## Texte de l'exercice
· · · · ·

Les offensives allemandes (mars et juillet 1918)
Le vendredi 1er mars 1918, à 7 heures du matin, nous voyons défiler le 279ème régiment d’infanterie avec drapeau et musique en tête. Puis dans la matinée, c’est le 221ème d’artillerie au son des trompettes qui défile. Ensuite, nous voyons passer le 307ème régiment d’infanterie, toujours musique et drapeau en tête. Je remarque que les poilus de ces régiments ont un assez grand nombre de chiens, un soldat marche à côté d’une chèvre tandis que dans une petite voiture basse se trouvent tassés plusieurs porcs. Dans l’après-midi, arrive à Taverny une partie du 338ème régiment d’infanterie. Le colonel et son état-major restent dans notre pays. (8)
Le 3 mars 1918, les rues sont couvertes de neige et le public se trouve surpris de voir les soldats balayer les rues ; c’est que nous avons aussi à Taverny la section disciplinaire où tous les hommes punis de la division viennent purger leur peine et ce sont ces hommes qui font les cantonniers. Ces mauvais soldats pour la plupart laissent une mauvaise impression sur notre population. (8)
La première quinzaine de mars 1918, fut une quinzaine d’évènements, plutôt tragiques. Notre population fut sous le coup de l’effroi et de l’angoisse ; la crainte des « Gothas » devient contagieuse. Nous nous attendons journellement à la visite des boches et bien des personnes, peut-être par bravade, se moquent des « godasses en espadrilles ». (8)
Le mercredi 6 mars 1918, les poilus assistent à une représentation cinématographique. (8)

· · · · ·

## Données sources
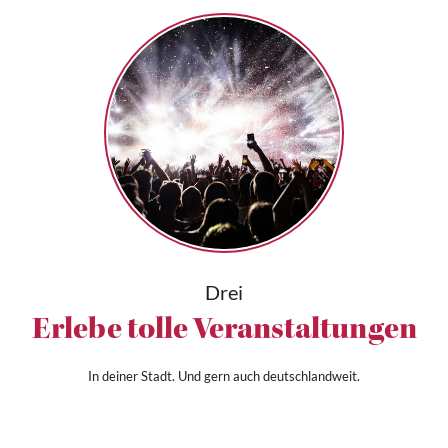
Drei
Erlebe tolle Veranstaltungen
In deiner Stadt. Und gern auch deutschlandweit.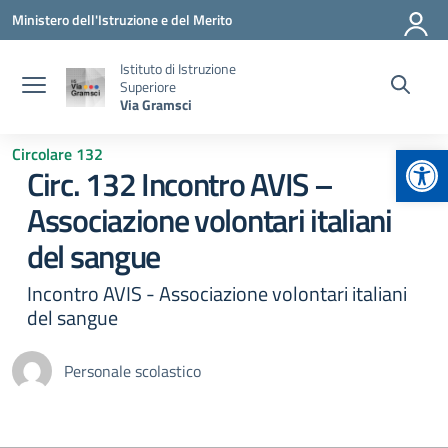
Vai ai contenuti
Vai al menu di navigazione
Vai al footer
Ministero dell'Istruzione e del Merito
Istituto di Istruzione
Superiore
Via Gramsci
Apr
Circolare 132
Circ. 132 Incontro AVIS –
Associazione volontari italiani
del sangue
Incontro AVIS - Associazione volontari italiani
del sangue
Personale scolastico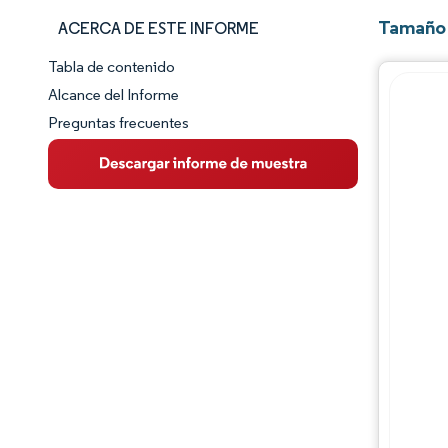
Tamaño 
ACERCA DE ESTE INFORME
Tabla de contenido
Panorama del Mercado
Alcance del Informe
Preguntas frecuentes
Visión General del Mercado
Tendencias Principales del Mercado
Panorama competitivo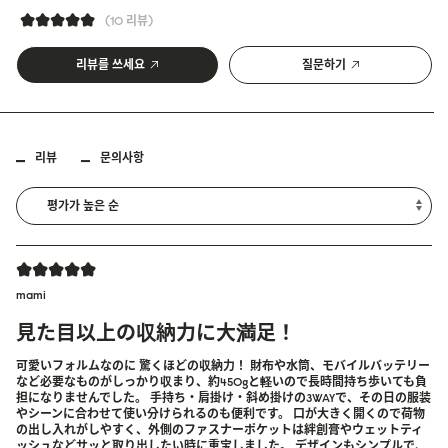
10 리뷰
리뷰를 쓰세요
질문하기
리뷰
문의사항
mami
見た目以上の収納力に大満足！
可愛いフォルムなのに 驚くほどの収納力！ 財布や水筒、モバイルバッテリー
など必要なものがしっかり収まり、約450gと軽いので長時間持ち歩いても負
担になりませんでした。 手持ち・肩掛け・斜め掛けの3WAYで、その日の服装
やシーンに合わせて使い分けられるのも便利です。 口が大きく開くので荷物
の出し入れがしやすく、外側のファスナーポケットは絆創膏やウェットティ
ッシュなどサッと取り出したい時に重宝しました。 デザインもシンプルで、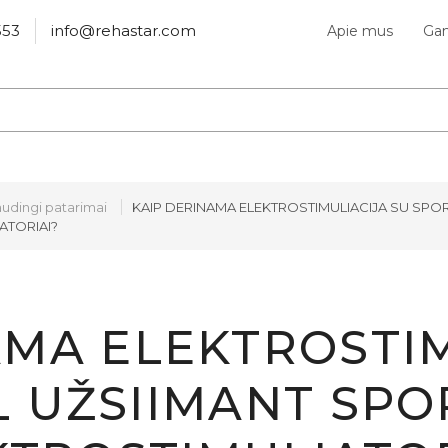
553
info@rehastar.com
Apie mus
Gam
udingi patarimai
KAIP DERINAMA ELEKTROSTIMULIACIJA SU SPOR
ATORIAI?
AMA ELEKTROSTIM
 UŽSIIMANT SPO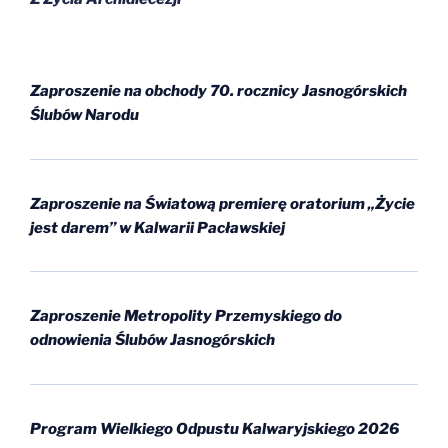
Zaproszenie na obchody 70. rocznicy Jasnogórskich
Ślubów Narodu
Zaproszenie na Światową premierę oratorium „Życie
jest darem” w Kalwarii Pacławskiej
Zaproszenie Metropolity Przemyskiego do
odnowienia Ślubów Jasnogórskich
Program Wielkiego Odpustu Kalwaryjskiego 2026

· · · · ·

## À faire
A – Recopiez le passage du texte sur les offensives allemandes qui va de « Les offensives allemandes » jusqu'à « notre pays. (8) ».
B – D'après le texte sur les offensives allemandes, quel jour les poilus assistent-ils à une représentation cinématographique ?

## Réponses
A –
Les offensives allemandes (mars et juillet 1918)
Le vendredi 1er mars 1918, à 7 heures du matin, nous voyons défiler le 279ème régiment d’infanterie avec drapeau et musique en tête. Puis dans la matinée, c’est le 221ème d’artillerie au son des trompettes qui défile. Ensuite, nous voyons passer le 307ème régiment d’infanterie, toujours musique et drapeau en tête. Je remarque que les poilus de ces régiments ont un assez grand nombre de chiens, un soldat marche à côté d’une chèvre tandis que dans une petite voiture basse se trouvent tassés plusieurs porcs. Dans l’après-midi, arrive à Taverny une partie du 338ème régiment d’infanterie. Le colonel et son état-major restent dans notre pays. (8)

B – Le mercredi 6 mars 1918.